Poczta Polska (PP) będzie ostro ograniczać etaty. W sumie redukcja ma objąć minimum 5 tys. stanowisk. W praktyce zatrudnienie w firmie skurczy się do ok. 58 tys. osób. Dla porównania jeszcze w 2021 r. w PP na etacie było ponad 70 tys. pracowników.
Te radykalne ruchy mają zmniejszyć obciążenie finansowe spółki. By realizować zobowiązania wobec pracowników, PP właśnie zaciągnęła potężny kredyt pod swoje nieruchomości.
Groźba strajku w poczcie Polskiej
Piotr Moniuszko, przewodniczący Wolnego Związku Zawodowego Pracowników Poczty (WZZPP), tłumaczy „Rzeczpospolitej”, że zdecydowane działania nowego zarządu to konieczność, bo restrukturyzacja firmy jest niezbędna, a takie zmiany zawsze muszą boleć. Moniuszko ma jednak wątpliwości, czy skala redukcji zatrudnienia nie odbije się na dalszym pogorszeniu jakości czy wręcz zdolności świadczenia usług. – Jeszcze mniej listonoszy, asystentów w obsłudze klienta i pracowników na rozdzielniach może skutkować tym, że niektóre placówki będą musiały skrócić godziny działania – ostrzega.

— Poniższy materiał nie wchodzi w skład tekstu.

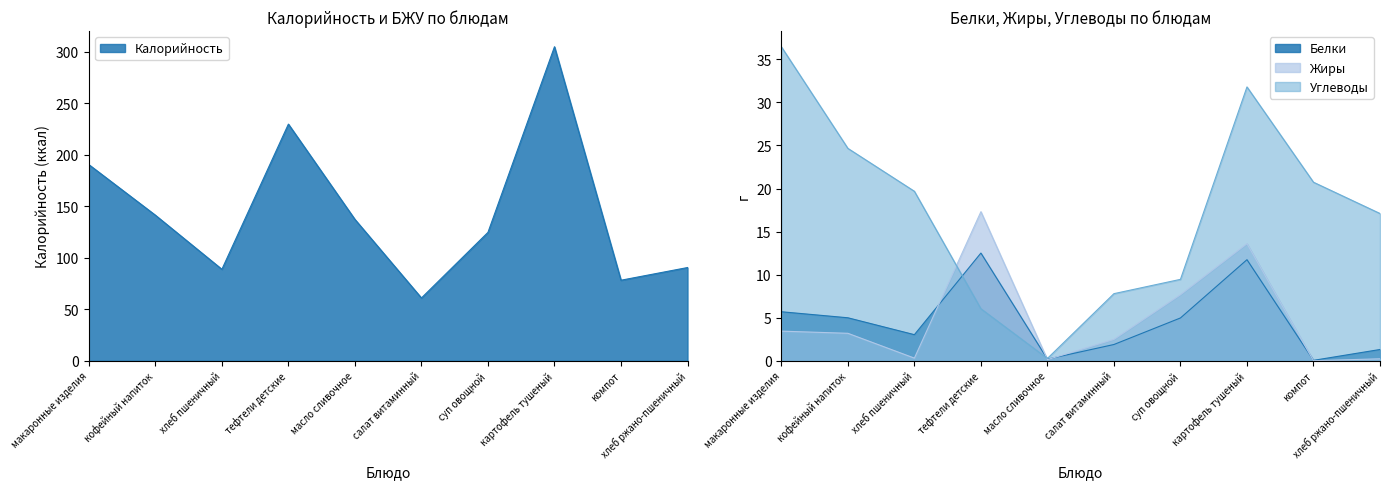

What are all the series names shown in the legend?

Калорийность, Белки, Жиры, Углеводы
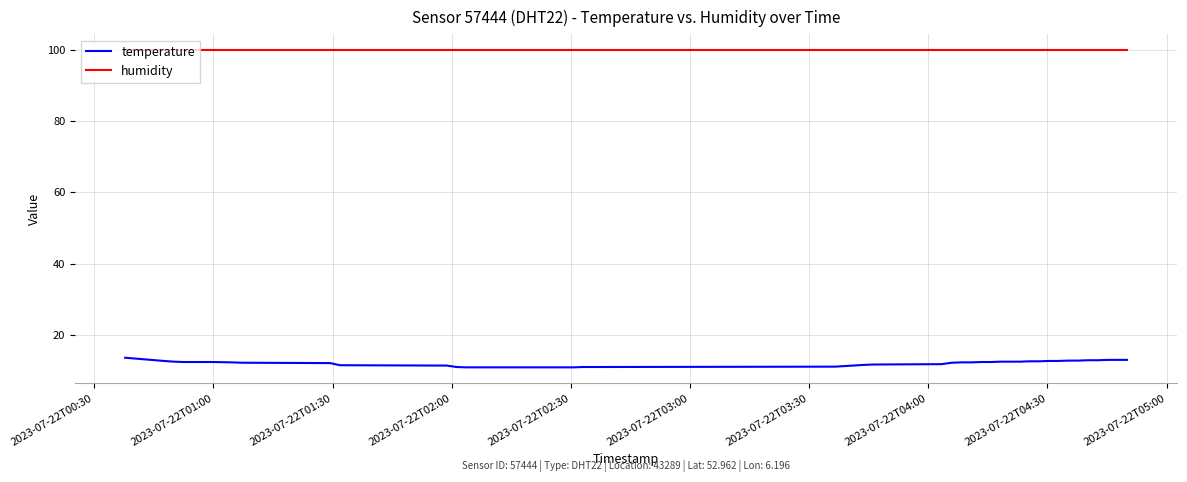

Does the chart have visible grid lines?

Yes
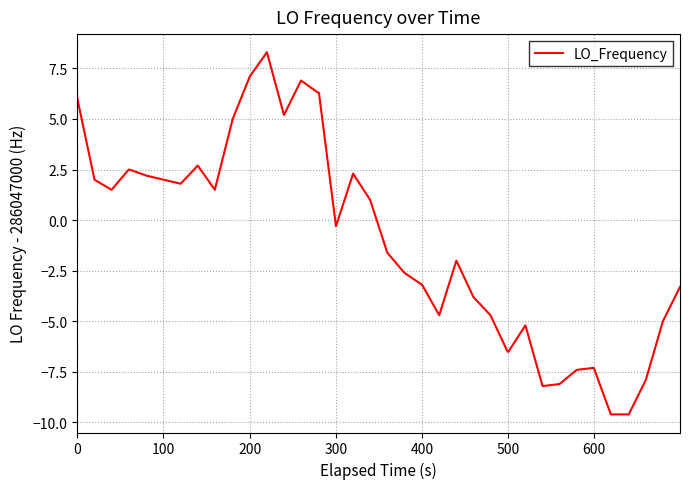

What is the difference between the maximum and minimum values?

17.9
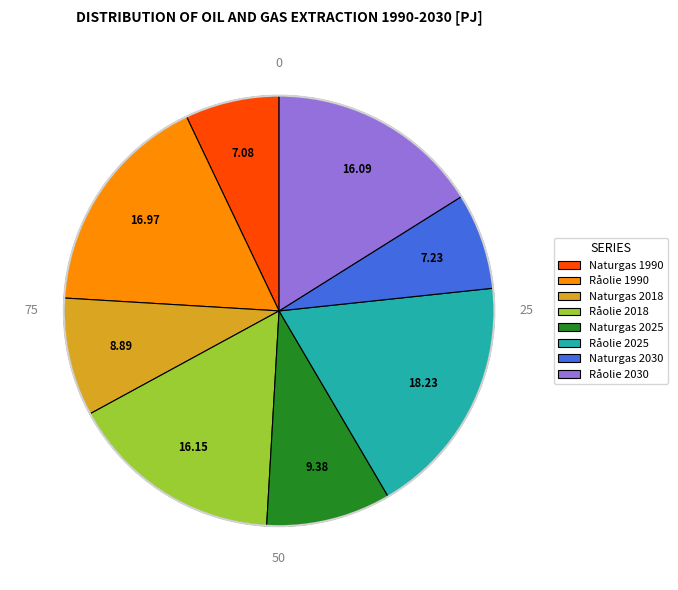

Does Råolie 2018 represent more than half of the total?

No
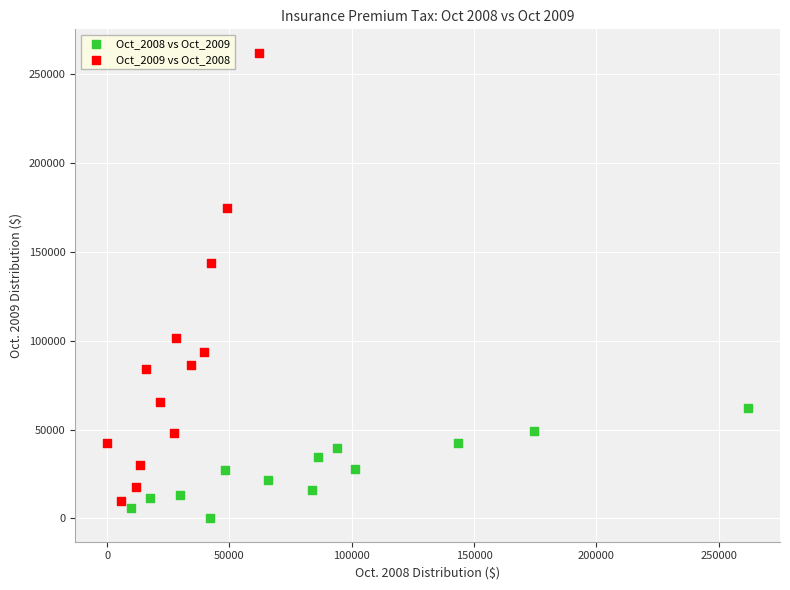

Which series reaches the minimum Y coordinate?

Oct_2008 vs Oct_2009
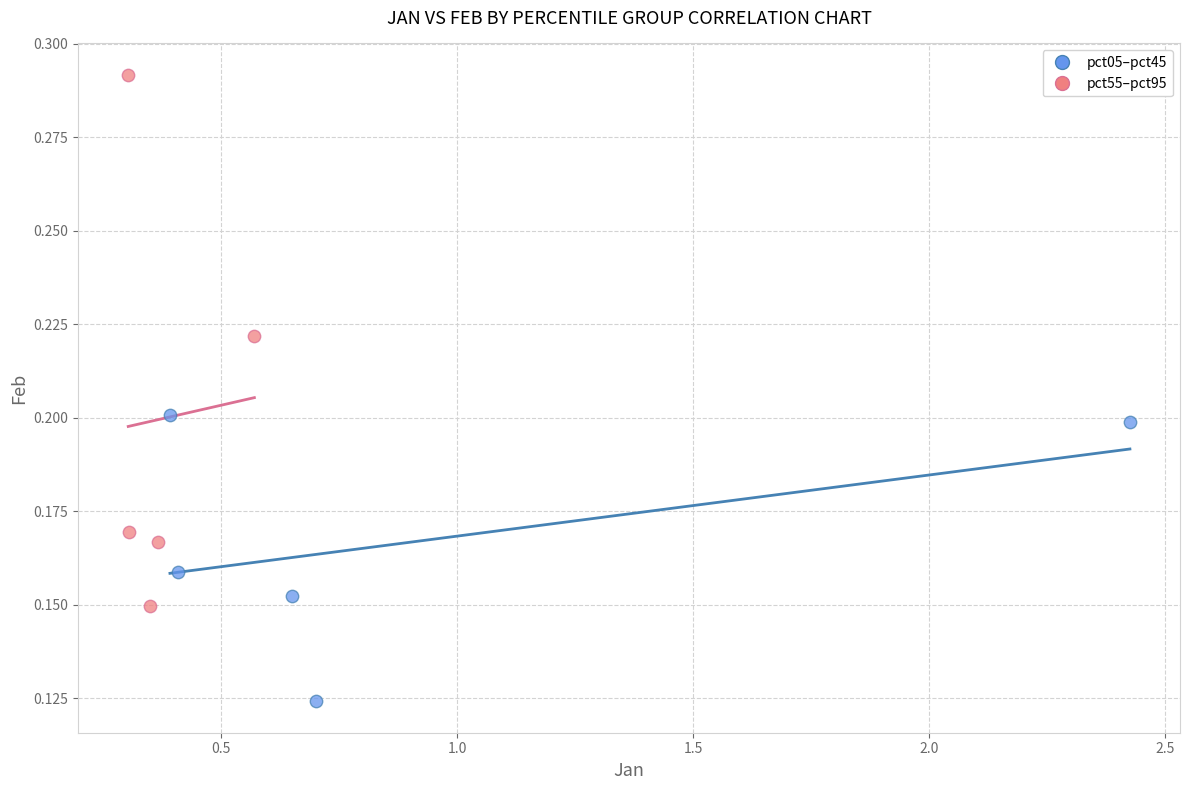

Which series has the largest Y range (max minus min)?

pct55–pct95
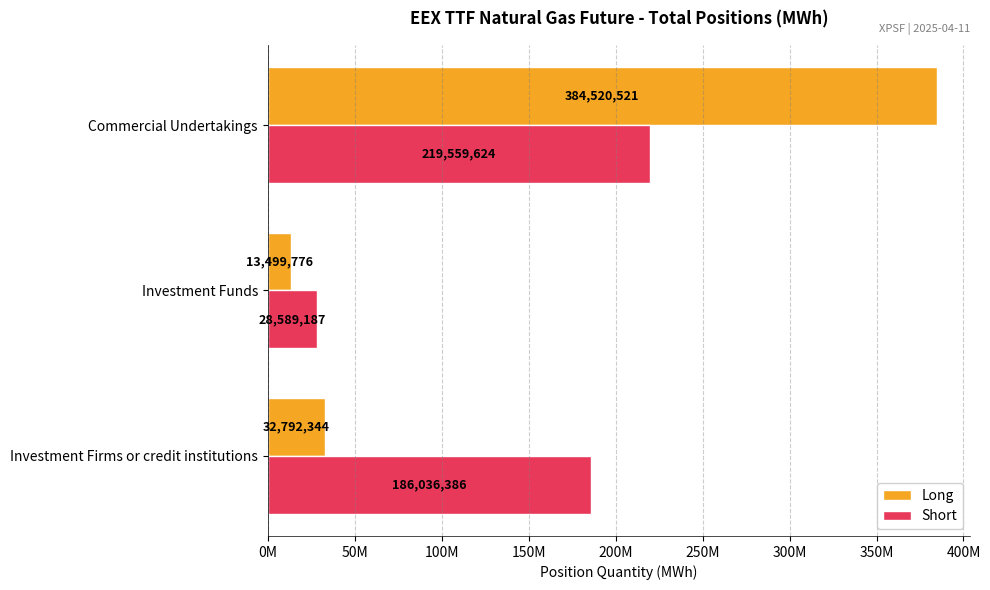

Which category has the highest value in the Long series?

Commercial Undertakings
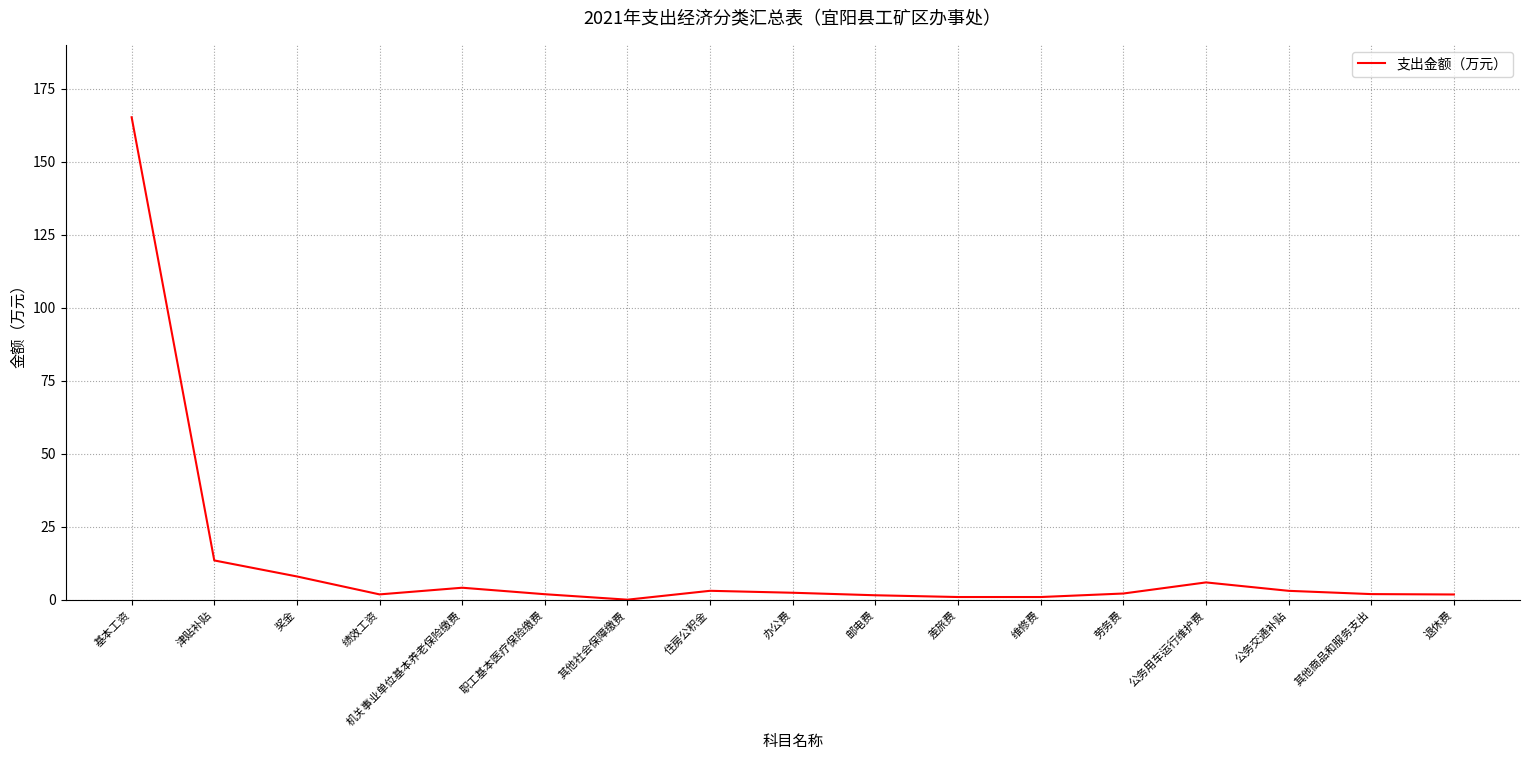

The chart shows a value of 111.8 at 基本工资. True or false?

False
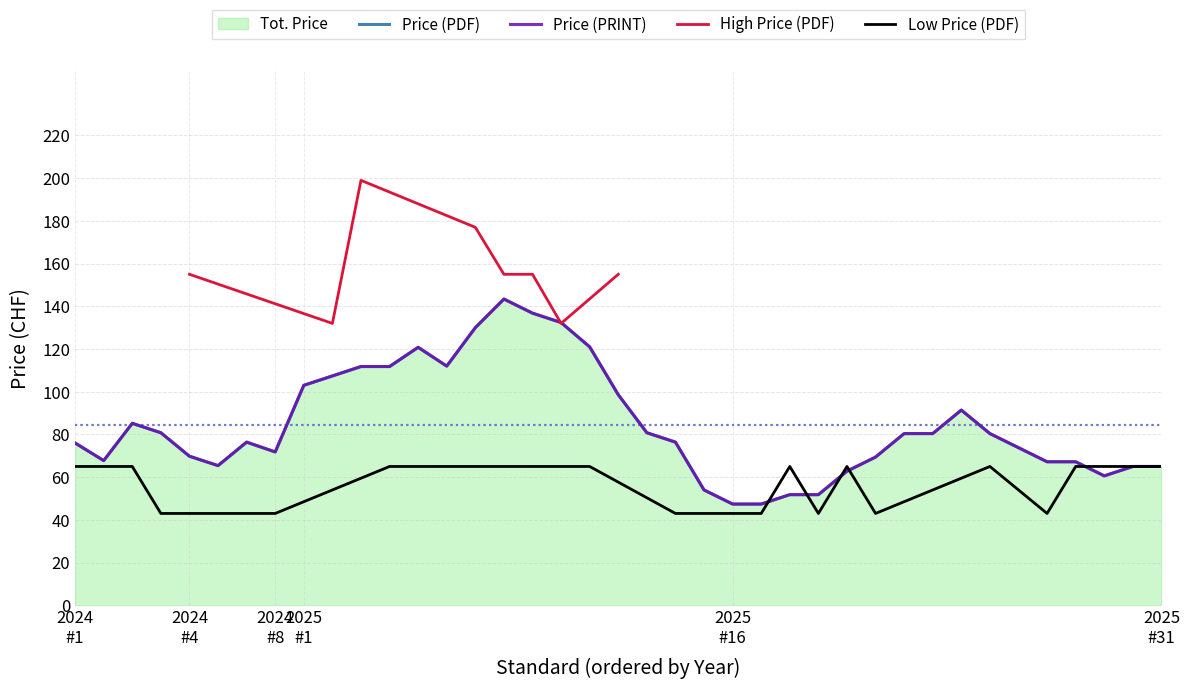

True or false: Avg Price (PRINT) has more than 2 points higher than both neighbors.

True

Faktyczna skala redukcji zatrudnienia w firmie, która już dziś daje odczuć klientom, że braki personalne to jeden z jej kluczowych kłopotów, może wedle wyliczeń związkowców sięgnąć w br. nawet 10 tys. etatów. A to zdaniem szefa WZZPP rozłoży firmę na łopatki. – Nie sposób będzie zapewnić ciągłość obsługi klientów. To niepokojące – mówi Moniuszko.